Reduction of the number of forest designations
The number of forest designations was reduced from eight to three: native forest, planted forest and open woodland.
Modification of the classification of forest designations
In some cases NMP 1 changed (from a planning aspect) the type of areas designated forests. Thus, for example, coastal open woodlands are now designated natural forests for preservation, and planted forests on riverbanks are now all designated open woodland.
Modification of the provisions regarding the various forest types
For example, the guidelines applied to native forests are stricter than the guidelines applied to nature reserves.
Nullification of the quota of permitted reductions from forest areas and modification of the reduction mechanism
NMP 22 defined quotas and permitted degrees of reduction (designation modification). NMP 1 modified, among other things, the permitted degree of reduction, which is now uniform for all the forest designations and identical to the reduction permitted in nature reserves.
Cancellation of duplicates
Many agricultural lands were marked as forestlands in NMP 22, and marked as agricultural land when detailed forest plans were prepared. Most of these areas are not marked as forestlands in NMP 1.
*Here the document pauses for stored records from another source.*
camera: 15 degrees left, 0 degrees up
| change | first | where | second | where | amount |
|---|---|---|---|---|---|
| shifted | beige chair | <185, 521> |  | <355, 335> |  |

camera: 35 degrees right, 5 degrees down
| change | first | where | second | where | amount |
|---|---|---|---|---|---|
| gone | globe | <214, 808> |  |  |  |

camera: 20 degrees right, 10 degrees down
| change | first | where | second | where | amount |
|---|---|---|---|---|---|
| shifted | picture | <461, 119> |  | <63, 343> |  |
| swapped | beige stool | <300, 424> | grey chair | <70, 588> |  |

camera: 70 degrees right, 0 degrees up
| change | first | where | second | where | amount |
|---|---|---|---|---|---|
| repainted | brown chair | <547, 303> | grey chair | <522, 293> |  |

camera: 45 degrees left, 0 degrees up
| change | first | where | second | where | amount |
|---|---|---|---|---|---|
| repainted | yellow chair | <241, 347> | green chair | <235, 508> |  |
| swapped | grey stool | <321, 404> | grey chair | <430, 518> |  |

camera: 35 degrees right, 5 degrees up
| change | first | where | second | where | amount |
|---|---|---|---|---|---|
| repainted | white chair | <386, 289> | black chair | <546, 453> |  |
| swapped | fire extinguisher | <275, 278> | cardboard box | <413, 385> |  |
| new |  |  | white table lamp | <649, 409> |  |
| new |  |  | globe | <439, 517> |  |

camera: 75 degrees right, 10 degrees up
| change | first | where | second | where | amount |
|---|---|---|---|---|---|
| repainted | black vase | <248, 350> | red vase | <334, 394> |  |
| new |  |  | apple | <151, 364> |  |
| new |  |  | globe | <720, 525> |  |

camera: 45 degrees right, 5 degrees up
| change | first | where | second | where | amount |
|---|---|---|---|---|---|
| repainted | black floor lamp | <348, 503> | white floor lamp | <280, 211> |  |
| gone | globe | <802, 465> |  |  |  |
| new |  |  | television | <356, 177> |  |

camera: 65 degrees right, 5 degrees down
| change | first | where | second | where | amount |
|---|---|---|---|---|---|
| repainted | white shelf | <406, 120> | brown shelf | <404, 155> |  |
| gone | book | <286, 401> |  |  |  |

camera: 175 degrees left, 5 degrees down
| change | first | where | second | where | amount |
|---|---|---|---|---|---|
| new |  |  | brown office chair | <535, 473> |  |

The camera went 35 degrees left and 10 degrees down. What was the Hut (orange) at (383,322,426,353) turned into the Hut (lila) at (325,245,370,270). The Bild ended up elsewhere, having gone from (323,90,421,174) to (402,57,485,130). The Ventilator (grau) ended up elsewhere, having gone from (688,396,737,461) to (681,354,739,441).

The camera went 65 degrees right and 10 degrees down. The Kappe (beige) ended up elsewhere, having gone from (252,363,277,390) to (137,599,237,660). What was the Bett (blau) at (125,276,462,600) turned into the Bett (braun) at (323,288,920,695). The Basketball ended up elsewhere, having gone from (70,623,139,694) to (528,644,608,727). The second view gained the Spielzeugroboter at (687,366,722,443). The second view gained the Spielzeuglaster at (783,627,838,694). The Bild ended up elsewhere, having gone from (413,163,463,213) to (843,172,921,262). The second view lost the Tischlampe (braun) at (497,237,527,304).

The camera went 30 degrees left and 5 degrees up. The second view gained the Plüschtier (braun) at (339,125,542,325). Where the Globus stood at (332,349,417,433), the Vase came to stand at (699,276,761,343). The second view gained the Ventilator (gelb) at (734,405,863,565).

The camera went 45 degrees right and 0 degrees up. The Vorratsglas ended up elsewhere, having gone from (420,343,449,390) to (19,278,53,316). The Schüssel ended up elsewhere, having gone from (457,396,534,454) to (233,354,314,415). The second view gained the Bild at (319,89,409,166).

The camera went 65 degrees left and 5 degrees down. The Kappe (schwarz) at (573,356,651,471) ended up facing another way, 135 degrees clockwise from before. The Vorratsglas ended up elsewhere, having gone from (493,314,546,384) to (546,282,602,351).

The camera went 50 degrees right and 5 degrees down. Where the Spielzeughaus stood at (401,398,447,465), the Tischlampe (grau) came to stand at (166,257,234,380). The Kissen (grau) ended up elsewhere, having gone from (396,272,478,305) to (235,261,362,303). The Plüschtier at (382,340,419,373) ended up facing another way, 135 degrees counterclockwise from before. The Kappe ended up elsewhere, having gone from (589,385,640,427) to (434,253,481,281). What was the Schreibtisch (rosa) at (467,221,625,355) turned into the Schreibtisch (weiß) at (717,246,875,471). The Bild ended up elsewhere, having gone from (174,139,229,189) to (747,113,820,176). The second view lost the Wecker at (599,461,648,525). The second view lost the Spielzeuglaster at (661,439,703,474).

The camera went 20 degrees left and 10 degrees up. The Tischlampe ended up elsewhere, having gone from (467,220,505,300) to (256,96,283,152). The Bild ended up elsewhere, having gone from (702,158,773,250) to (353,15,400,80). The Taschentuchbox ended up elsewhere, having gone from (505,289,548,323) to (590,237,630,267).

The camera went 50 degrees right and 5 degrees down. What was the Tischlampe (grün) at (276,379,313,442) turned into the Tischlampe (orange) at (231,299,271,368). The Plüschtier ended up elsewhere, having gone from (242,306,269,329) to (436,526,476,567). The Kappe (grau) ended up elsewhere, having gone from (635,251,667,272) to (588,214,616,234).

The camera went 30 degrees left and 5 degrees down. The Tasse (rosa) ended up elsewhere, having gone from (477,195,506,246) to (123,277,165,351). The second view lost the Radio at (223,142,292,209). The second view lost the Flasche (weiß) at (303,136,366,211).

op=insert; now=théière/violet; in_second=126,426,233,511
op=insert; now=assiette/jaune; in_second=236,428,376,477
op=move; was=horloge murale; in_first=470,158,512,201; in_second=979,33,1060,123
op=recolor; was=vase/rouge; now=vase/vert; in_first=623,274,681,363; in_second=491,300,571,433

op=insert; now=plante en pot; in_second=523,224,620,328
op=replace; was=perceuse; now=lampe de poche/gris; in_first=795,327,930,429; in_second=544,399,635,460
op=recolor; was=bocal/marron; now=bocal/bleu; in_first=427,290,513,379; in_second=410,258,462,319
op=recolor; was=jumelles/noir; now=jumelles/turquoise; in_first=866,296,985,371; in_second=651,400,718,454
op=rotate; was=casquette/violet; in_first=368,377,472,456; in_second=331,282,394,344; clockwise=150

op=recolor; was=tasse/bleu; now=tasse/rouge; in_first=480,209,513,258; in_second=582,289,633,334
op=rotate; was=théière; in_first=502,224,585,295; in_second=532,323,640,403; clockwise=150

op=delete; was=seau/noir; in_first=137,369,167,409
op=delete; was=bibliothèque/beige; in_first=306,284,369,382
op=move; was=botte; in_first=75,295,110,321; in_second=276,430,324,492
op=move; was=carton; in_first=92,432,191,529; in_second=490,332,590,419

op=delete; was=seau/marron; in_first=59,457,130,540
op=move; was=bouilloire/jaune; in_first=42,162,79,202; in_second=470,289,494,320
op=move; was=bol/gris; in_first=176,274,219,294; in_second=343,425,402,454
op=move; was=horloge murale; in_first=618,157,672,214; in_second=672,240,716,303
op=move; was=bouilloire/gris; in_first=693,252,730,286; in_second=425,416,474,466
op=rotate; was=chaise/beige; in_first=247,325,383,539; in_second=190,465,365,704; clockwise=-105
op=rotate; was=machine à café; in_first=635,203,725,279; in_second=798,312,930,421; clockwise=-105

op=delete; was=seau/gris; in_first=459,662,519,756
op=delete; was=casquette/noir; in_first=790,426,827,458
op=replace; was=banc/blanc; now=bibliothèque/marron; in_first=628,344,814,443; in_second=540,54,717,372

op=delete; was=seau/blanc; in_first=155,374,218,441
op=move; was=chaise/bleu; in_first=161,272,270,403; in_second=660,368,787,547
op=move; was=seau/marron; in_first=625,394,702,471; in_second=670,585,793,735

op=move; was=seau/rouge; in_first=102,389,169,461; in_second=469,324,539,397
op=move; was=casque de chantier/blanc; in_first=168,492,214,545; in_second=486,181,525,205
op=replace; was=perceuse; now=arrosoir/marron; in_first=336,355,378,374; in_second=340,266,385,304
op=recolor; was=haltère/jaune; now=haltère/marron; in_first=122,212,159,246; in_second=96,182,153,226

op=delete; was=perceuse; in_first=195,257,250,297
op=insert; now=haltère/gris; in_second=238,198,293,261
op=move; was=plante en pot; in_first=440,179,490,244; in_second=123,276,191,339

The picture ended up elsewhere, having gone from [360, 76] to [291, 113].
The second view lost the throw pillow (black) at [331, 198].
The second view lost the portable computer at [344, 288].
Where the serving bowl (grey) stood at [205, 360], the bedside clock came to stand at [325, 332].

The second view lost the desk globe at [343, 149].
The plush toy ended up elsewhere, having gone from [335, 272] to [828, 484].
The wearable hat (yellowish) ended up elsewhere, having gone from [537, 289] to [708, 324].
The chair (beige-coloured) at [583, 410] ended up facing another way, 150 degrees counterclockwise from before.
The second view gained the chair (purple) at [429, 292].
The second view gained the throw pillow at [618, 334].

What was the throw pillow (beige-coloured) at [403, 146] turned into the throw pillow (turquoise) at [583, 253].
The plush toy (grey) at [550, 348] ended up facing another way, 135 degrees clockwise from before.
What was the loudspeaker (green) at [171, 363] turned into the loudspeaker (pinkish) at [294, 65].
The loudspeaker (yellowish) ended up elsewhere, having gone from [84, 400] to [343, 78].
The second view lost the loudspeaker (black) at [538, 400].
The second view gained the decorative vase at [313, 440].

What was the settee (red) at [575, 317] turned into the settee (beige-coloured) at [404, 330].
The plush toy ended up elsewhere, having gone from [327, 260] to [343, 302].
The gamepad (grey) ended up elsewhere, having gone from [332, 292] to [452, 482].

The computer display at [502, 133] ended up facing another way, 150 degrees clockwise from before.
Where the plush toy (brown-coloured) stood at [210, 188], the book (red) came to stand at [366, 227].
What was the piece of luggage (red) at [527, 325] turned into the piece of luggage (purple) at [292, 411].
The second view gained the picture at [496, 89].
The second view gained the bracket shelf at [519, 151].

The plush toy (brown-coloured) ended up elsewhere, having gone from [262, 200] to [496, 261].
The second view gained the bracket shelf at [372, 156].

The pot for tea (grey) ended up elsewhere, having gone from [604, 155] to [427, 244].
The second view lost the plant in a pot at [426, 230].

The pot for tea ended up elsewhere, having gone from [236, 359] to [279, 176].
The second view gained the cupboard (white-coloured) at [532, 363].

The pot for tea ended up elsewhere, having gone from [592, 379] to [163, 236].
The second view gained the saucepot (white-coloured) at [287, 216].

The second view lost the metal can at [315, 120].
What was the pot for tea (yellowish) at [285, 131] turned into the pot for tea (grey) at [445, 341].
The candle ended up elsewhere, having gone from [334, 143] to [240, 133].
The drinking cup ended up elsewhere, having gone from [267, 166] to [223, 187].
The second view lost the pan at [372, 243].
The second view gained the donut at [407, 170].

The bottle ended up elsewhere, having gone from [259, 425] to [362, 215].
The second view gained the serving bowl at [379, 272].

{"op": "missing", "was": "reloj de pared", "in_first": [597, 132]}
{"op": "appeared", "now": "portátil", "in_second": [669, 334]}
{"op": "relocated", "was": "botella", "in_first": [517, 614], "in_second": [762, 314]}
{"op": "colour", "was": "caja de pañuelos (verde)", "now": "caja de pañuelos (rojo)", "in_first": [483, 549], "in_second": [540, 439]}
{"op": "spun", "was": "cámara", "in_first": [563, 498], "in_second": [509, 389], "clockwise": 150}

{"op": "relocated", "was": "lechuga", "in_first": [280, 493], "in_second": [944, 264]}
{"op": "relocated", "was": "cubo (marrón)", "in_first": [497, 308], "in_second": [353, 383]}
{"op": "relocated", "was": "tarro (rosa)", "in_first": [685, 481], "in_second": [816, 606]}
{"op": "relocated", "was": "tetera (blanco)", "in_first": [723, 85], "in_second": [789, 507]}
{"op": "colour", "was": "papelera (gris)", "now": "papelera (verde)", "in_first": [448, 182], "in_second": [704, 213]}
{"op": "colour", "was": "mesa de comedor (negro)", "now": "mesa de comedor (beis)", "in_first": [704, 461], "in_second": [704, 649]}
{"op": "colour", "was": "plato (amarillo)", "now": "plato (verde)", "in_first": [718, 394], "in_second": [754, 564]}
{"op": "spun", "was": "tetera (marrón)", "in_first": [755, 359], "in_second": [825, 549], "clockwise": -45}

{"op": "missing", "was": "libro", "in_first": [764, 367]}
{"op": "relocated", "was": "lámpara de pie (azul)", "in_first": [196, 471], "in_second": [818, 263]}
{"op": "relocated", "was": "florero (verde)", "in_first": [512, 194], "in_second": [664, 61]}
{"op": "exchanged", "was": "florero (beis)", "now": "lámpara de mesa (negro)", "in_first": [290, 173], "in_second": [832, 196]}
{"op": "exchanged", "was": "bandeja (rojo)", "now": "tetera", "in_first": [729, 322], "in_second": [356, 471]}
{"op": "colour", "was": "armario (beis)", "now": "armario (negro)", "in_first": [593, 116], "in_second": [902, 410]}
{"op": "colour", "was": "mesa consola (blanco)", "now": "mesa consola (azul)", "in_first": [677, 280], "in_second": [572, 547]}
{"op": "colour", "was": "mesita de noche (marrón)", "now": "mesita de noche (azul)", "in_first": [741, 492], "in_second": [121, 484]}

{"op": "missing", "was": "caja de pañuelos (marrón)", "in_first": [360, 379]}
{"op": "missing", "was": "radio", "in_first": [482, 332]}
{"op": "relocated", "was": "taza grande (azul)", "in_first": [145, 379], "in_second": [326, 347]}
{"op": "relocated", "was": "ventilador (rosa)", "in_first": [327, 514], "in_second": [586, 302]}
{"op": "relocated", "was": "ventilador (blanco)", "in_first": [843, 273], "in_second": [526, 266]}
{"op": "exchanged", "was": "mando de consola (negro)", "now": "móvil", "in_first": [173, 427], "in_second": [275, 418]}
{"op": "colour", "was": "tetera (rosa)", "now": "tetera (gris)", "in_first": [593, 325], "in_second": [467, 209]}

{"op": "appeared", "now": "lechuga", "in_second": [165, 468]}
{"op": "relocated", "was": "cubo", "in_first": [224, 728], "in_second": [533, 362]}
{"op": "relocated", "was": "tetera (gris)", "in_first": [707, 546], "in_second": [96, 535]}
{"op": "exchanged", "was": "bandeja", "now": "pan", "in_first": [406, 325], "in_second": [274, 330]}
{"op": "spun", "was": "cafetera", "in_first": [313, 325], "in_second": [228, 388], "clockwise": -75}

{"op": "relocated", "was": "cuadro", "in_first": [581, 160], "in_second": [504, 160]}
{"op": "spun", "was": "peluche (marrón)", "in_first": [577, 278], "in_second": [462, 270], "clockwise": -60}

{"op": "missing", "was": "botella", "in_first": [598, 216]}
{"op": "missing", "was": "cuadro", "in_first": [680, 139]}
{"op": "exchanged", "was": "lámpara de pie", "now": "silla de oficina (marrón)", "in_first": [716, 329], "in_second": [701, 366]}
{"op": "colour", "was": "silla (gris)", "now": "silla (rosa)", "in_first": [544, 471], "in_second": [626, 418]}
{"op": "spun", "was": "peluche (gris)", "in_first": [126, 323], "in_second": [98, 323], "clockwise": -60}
NMP 1 created a major change in the planning sphere in general, and in KKL-JNF in particular. Transitioning to NMP 1 is challenging from many aspects. Technologically KKL-JNF is required to reorganize in many fields, such as all aspects of establishing a new system for monitoring and controlling forest reductions. Moreover, it is also necessary to manage a different system of forestlands and become acquainted with new areas, as well as to learn and assimilate different statutory instructions, of what is permitted and not in forestlands. All these affect the protection of forestlands and visitor management in the forests KKL-JNF manages.